Recently, two novel N-heterocyclic derivatives of naltrexone [designated 17-cyclopropylmethyl-3,14ß-dihydroxy-4,5α-epoxy-6ß-[(4'-pyridyl)acetamido]morphinan (NAP) and 17-cyclopropylmethyl-3,14ß-dihydroxy-4,5α-epoxy-6α-[(3'-isoquinolyl) acetamido]morphinan (NAQ)] have been proposed as µ-opioid receptor (MOR) selective antagonists. The goal of this study was to examine their absorption and metabolism. The bidirectional transport of NAP and NAQ was determined in Caco-2 and MDCKII-MDR1 cells, and the permeability directional ratio (PDR) was estimated (PDR = P(app, B-A)/P(app, A-B), where P(app) is the apparent permeability, A is apical, and B is basolateral). Oxidative metabolism of NAQ (0.5-80 µM) and NAP (0.5-30 µM) was determined in pooled human liver microsomes. The reaction monitored the disappearance of NAQ/NAP. NAP and NAQ were quantitated by high-performance liquid chromatography-UV at 270 or 232 nm, respectively. The permeability of NAQ or NAP was similar to that of naltrexone or paracellular markers, respectively. NAP also exhibited a high PDR and was determined to be a P-glycoprotein (P-gp) substrate. Unbound fractions in human plasma for NAQ and NAP were 0.026 ± 0.019 and 0.85 ± 0.12, respectively. The metabolic oxidative reaction rates, fitted to a Michaelis-Menten model, yielded K(m) and V(max) values of 15.8 ± 5.5 µM and 192 ± 24 pmol/min for NAQ and 1.8 ± 1.5 µM and 8.1 ± 1.4 pmol/min for NAP. Intrinsic hepatic clearance was estimated to be 13 and 5 ml · min(-1) · kg(-1) for NAQ and NAP, respectively. Neither NAQ nor NAP underwent detectable glucuronidation. Thus, NAP was a P-gp substrate with low apparent permeability, whereas NAQ was not a P-gp substrate and showed better permeability. Therefore, in contrast to NAP, NAQ would be more suitable for oral absorption and penetration of the blood-brain barrier, yielding potential pharmacokinetic and pharmacodynamic advantages over naltrexone.

Structure selectivity relationship studies of 17-cyclopropylmethyl-3,14ß-dihydroxy-4,5α-epoxy-6ß-[(4'-pyridyl)carboxamido]morphinan derivatives toward the development of the mu opioid receptor antagonists.

Mu opioid receptor antagonists have been applied to target a variety of diseases clinically. The current study is designed to explore the structure selectivity relationship (SSR) of 17-cyclopropylmethyl-3,14ß-dihydroxy-4,5α-epoxy-6ß-[(4'-pyridyl)carboxamido]morphinan (NAP), a lead compound identified as a selective mu opioid receptor antagonist based on the previous study. Among a series of NAP derivatives synthesized, compounds 6 (NMP) and 9 (NGP) maintained comparable binding affinity, selectivity and efficacy to the lead compound. Particularly, the mu opioid receptor selectivity over kappa opioid receptor of NGP was considerably enhanced compared to that of NAP. Overall, the preliminary SSR supported our original hypothesis that an alternate 'address' domain may exist in the mu opioid receptor, which favors the ligands carrying a hydrogen bond acceptor and an aromatic system to selectively recognize the mu opioid receptor.

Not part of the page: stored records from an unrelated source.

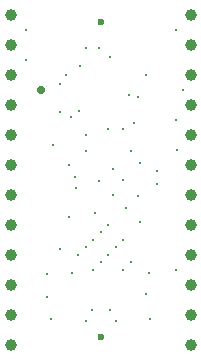
<source format=gbr>
%TF.GenerationSoftware,KiCad,Pcbnew,5.1.5+dfsg1-2~bpo10+1*%
%TF.CreationDate,Date%
%TF.ProjectId,ProMicro_GPS,50726f4d-6963-4726-9f5f-4750532e6b69,v3.1*%
%TF.SameCoordinates,Original*%
%TF.FileFunction,Plated,1,2,PTH,Drill*%
%TF.FilePolarity,Positive*%
%FSLAX46Y46*%
G04 Gerber Fmt 4.6, Leading zero omitted, Abs format (unit mm)*
G04 Created by KiCad*
%MOMM*%
%LPD*%
G04 APERTURE LIST*
%TA.AperFunction,ViaDrill*%
%ADD10C,0.200000*%
%TD*%
%TA.AperFunction,ComponentDrill*%
%ADD11C,0.600000*%
%TD*%
%TA.AperFunction,ComponentDrill*%
%ADD12C,0.700000*%
%TD*%
%TA.AperFunction,ComponentDrill*%
%ADD13C,1.000000*%
%TD*%
G04 APERTURE END LIST*
D10*
X-13970000Y26670000D03*
X-13970000Y24130000D03*
X-12192000Y5969000D03*
X-12192000Y4064000D03*
X-11811000Y2159000D03*
X-11684000Y16891000D03*
X-11051006Y8130000D03*
X-11049000Y22098000D03*
X-11049000Y19685000D03*
X-10541000Y22860000D03*
X-10287000Y15240000D03*
X-10287000Y10795000D03*
X-10160000Y19304000D03*
X-10033000Y6096000D03*
X-9779000Y14224000D03*
X-9715500Y13271500D03*
X-9525000Y7620000D03*
X-9461500Y19748500D03*
X-9398000Y23622000D03*
X-8890000Y25146000D03*
X-8890000Y17780000D03*
X-8890000Y16383000D03*
X-8890000Y8255000D03*
X-8890000Y2032000D03*
X-8382000Y2921000D03*
X-8255000Y8890000D03*
X-8255000Y6350000D03*
X-8128000Y11176000D03*
X-7747000Y25146000D03*
X-7747000Y13843000D03*
X-7620000Y9525000D03*
X-7620000Y6985000D03*
X-6985000Y18234490D03*
X-6985000Y10160000D03*
X-6985000Y7620000D03*
X-6858000Y24384000D03*
X-6858000Y2921000D03*
X-6604000Y14859000D03*
X-6604000Y12700000D03*
X-6350000Y8255000D03*
X-6350000Y2032000D03*
X-5715000Y18234490D03*
X-5715000Y13970000D03*
X-5715000Y8890000D03*
X-5715000Y6350000D03*
X-5461000Y11557000D03*
X-5241283Y21116338D03*
X-5080000Y16383000D03*
X-5080000Y6985000D03*
X-4826000Y18796000D03*
X-4445000Y20955000D03*
X-4445000Y12573000D03*
X-4318000Y15367000D03*
X-4318000Y10414000D03*
X-3810000Y22860000D03*
X-3810000Y4318000D03*
X-3492500Y6096000D03*
X-3429000Y2159000D03*
X-2870000Y14730000D03*
X-2870000Y13630000D03*
X-1270000Y26670000D03*
X-1270000Y19050000D03*
X-1270000Y6350000D03*
X-1143000Y16510000D03*
X-635000Y21590000D03*
D11*
%TO.C,H2*%
X-7620000Y27305000D03*
%TO.C,H1*%
X-7620000Y635000D03*
D12*
%TO.C,TP6*%
X-12700000Y21590000D03*
D13*
%TO.C,A1*%
X-15240000Y27940000D03*
X-15240000Y25400000D03*
X-15240000Y22860000D03*
X-15240000Y20320000D03*
X-15240000Y17780000D03*
X-15240000Y15240000D03*
X-15240000Y12700000D03*
X-15240000Y10160000D03*
X-15240000Y7620000D03*
X-15240000Y5080000D03*
X-15240000Y2540000D03*
X-15240000Y0D03*
X0Y27940000D03*
X0Y25400000D03*
X0Y22860000D03*
X0Y20320000D03*
X0Y17780000D03*
X0Y15240000D03*
X0Y12700000D03*
X0Y10160000D03*
X0Y7620000D03*
X0Y5080000D03*
X0Y2540000D03*
X0Y0D03*
M02*

</source>
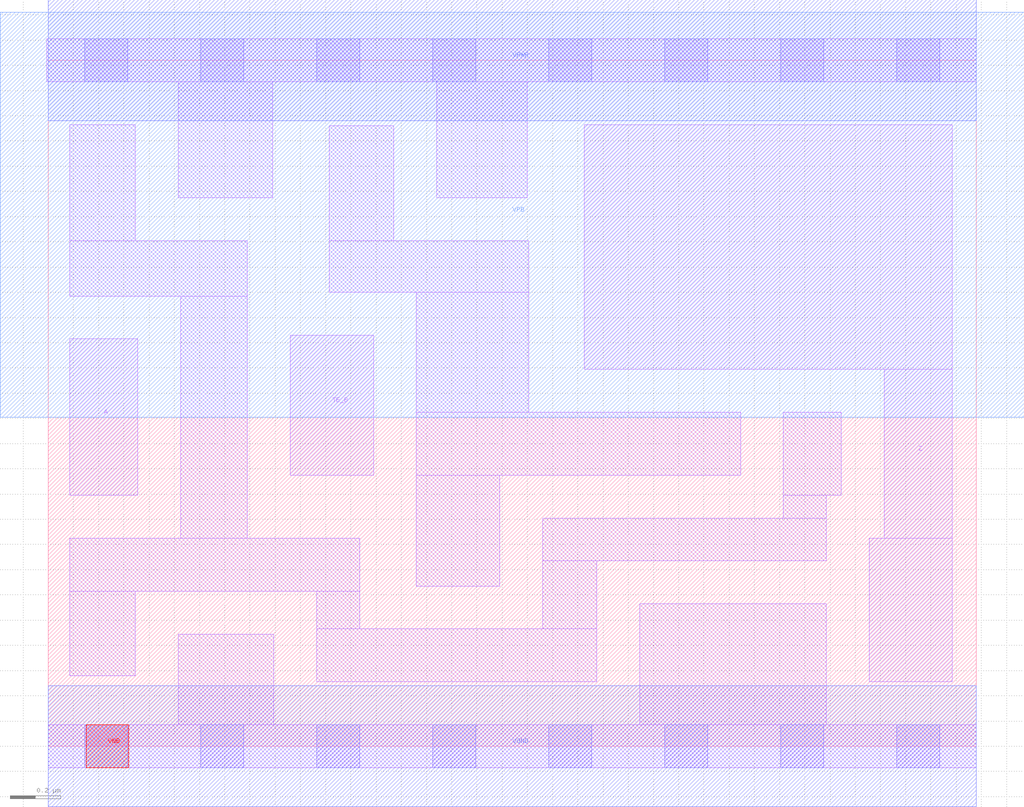
<source format=lef>
# Copyright 2020 The SkyWater PDK Authors
#
# Licensed under the Apache License, Version 2.0 (the "License");
# you may not use this file except in compliance with the License.
# You may obtain a copy of the License at
#
#     https://www.apache.org/licenses/LICENSE-2.0
#
# Unless required by applicable law or agreed to in writing, software
# distributed under the License is distributed on an "AS IS" BASIS,
# WITHOUT WARRANTIES OR CONDITIONS OF ANY KIND, either express or implied.
# See the License for the specific language governing permissions and
# limitations under the License.
#
# SPDX-License-Identifier: Apache-2.0

VERSION 5.7 ;
  NOWIREEXTENSIONATPIN ON ;
  DIVIDERCHAR "/" ;
  BUSBITCHARS "[]" ;
PROPERTYDEFINITIONS
  MACRO maskLayoutSubType STRING ;
  MACRO prCellType STRING ;
  MACRO originalViewName STRING ;
END PROPERTYDEFINITIONS
MACRO sky130_fd_sc_hdll__ebufn_1
  CLASS CORE ;
  FOREIGN sky130_fd_sc_hdll__ebufn_1 ;
  ORIGIN  0.000000  0.000000 ;
  SIZE  3.680000 BY  2.720000 ;
  SYMMETRY X Y R90 ;
  SITE unithd ;
  PIN A
    ANTENNAGATEAREA  0.178200 ;
    DIRECTION INPUT ;
    USE SIGNAL ;
    PORT
      LAYER li1 ;
        RECT 0.085000 0.995000 0.355000 1.615000 ;
    END
  END A
  PIN TE_B
    ANTENNAGATEAREA  0.358200 ;
    DIRECTION INPUT ;
    USE SIGNAL ;
    PORT
      LAYER li1 ;
        RECT 0.960000 1.075000 1.290000 1.630000 ;
    END
  END TE_B
  PIN VGND
    ANTENNADIFFAREA  0.365250 ;
    DIRECTION INOUT ;
    USE SIGNAL ;
    PORT
      LAYER met1 ;
        RECT 0.000000 -0.240000 3.680000 0.240000 ;
    END
  END VGND
  PIN VPWR
    ANTENNADIFFAREA  0.465600 ;
    DIRECTION INOUT ;
    USE SIGNAL ;
    PORT
      LAYER met1 ;
        RECT 0.000000 2.480000 3.680000 2.960000 ;
    END
  END VPWR
  PIN Z
    ANTENNADIFFAREA  0.700500 ;
    DIRECTION OUTPUT ;
    USE SIGNAL ;
    PORT
      LAYER li1 ;
        RECT 2.125000 1.495000 3.585000 2.465000 ;
        RECT 3.255000 0.255000 3.585000 0.825000 ;
        RECT 3.315000 0.825000 3.585000 1.495000 ;
    END
  END Z
  PIN VNB
    DIRECTION INOUT ;
    USE GROUND ;
    PORT
      LAYER pwell ;
        RECT 0.150000 -0.085000 0.320000 0.085000 ;
    END
  END VNB
  PIN VPB
    DIRECTION INOUT ;
    USE POWER ;
    PORT
      LAYER nwell ;
        RECT -0.190000 1.305000 3.870000 2.910000 ;
    END
  END VPB
  OBS
    LAYER li1 ;
      RECT -0.005000  2.635000 3.680000 2.805000 ;
      RECT  0.000000 -0.085000 3.680000 0.085000 ;
      RECT  0.085000  0.280000 0.345000 0.615000 ;
      RECT  0.085000  0.615000 1.235000 0.825000 ;
      RECT  0.085000  1.785000 0.790000 2.005000 ;
      RECT  0.085000  2.005000 0.345000 2.465000 ;
      RECT  0.515000  0.085000 0.895000 0.445000 ;
      RECT  0.515000  2.175000 0.890000 2.635000 ;
      RECT  0.525000  0.825000 0.790000 1.785000 ;
      RECT  1.065000  0.255000 2.175000 0.465000 ;
      RECT  1.065000  0.465000 1.235000 0.615000 ;
      RECT  1.115000  1.800000 1.905000 2.005000 ;
      RECT  1.115000  2.005000 1.370000 2.460000 ;
      RECT  1.460000  0.635000 1.790000 1.075000 ;
      RECT  1.460000  1.075000 2.745000 1.325000 ;
      RECT  1.460000  1.325000 1.905000 1.800000 ;
      RECT  1.540000  2.175000 1.900000 2.635000 ;
      RECT  1.960000  0.465000 2.175000 0.735000 ;
      RECT  1.960000  0.735000 3.085000 0.905000 ;
      RECT  2.345000  0.085000 3.085000 0.565000 ;
      RECT  2.915000  0.905000 3.085000 0.995000 ;
      RECT  2.915000  0.995000 3.145000 1.325000 ;
    LAYER mcon ;
      RECT 0.145000 -0.085000 0.315000 0.085000 ;
      RECT 0.145000  2.635000 0.315000 2.805000 ;
      RECT 0.605000 -0.085000 0.775000 0.085000 ;
      RECT 0.605000  2.635000 0.775000 2.805000 ;
      RECT 1.065000 -0.085000 1.235000 0.085000 ;
      RECT 1.065000  2.635000 1.235000 2.805000 ;
      RECT 1.525000 -0.085000 1.695000 0.085000 ;
      RECT 1.525000  2.635000 1.695000 2.805000 ;
      RECT 1.985000 -0.085000 2.155000 0.085000 ;
      RECT 1.985000  2.635000 2.155000 2.805000 ;
      RECT 2.445000 -0.085000 2.615000 0.085000 ;
      RECT 2.445000  2.635000 2.615000 2.805000 ;
      RECT 2.905000 -0.085000 3.075000 0.085000 ;
      RECT 2.905000  2.635000 3.075000 2.805000 ;
      RECT 3.365000 -0.085000 3.535000 0.085000 ;
      RECT 3.365000  2.635000 3.535000 2.805000 ;
  END
  PROPERTY maskLayoutSubType "abstract" ;
  PROPERTY prCellType "standard" ;
  PROPERTY originalViewName "layout" ;
END sky130_fd_sc_hdll__ebufn_1
END LIBRARY

</source>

The natural product CCR5 antagonist anibamine and its analogs as anti-prostate cancer agents.

Prostate cancer is a leading cause of death among males in the United States. As the chemokine receptor CCR5 is over-expressed in more aggressive forms of prostate cancer, and is also a critical receptor in inflammation, chemokine receptor CCR5 antagonists could potentially act as anti-prostate cancer agents. Anibamine, a natural product CCR5 antagonist, provides a unique molecular scaffold for the generation of novel analogs with possible anti-prostate cancer activity. A series of analogs of anibamine were designed, synthesized and tested against several prostate cancer cell lines. The analogs all acted as CCR5 antagonists at micromolar range affinity to the receptor while their anti-proliferative activity varied depending on the cell line type and their chemical structural properties. Further basal cytotoxicity characterization on these compounds indicated some of them may be suitable for in vivo studies.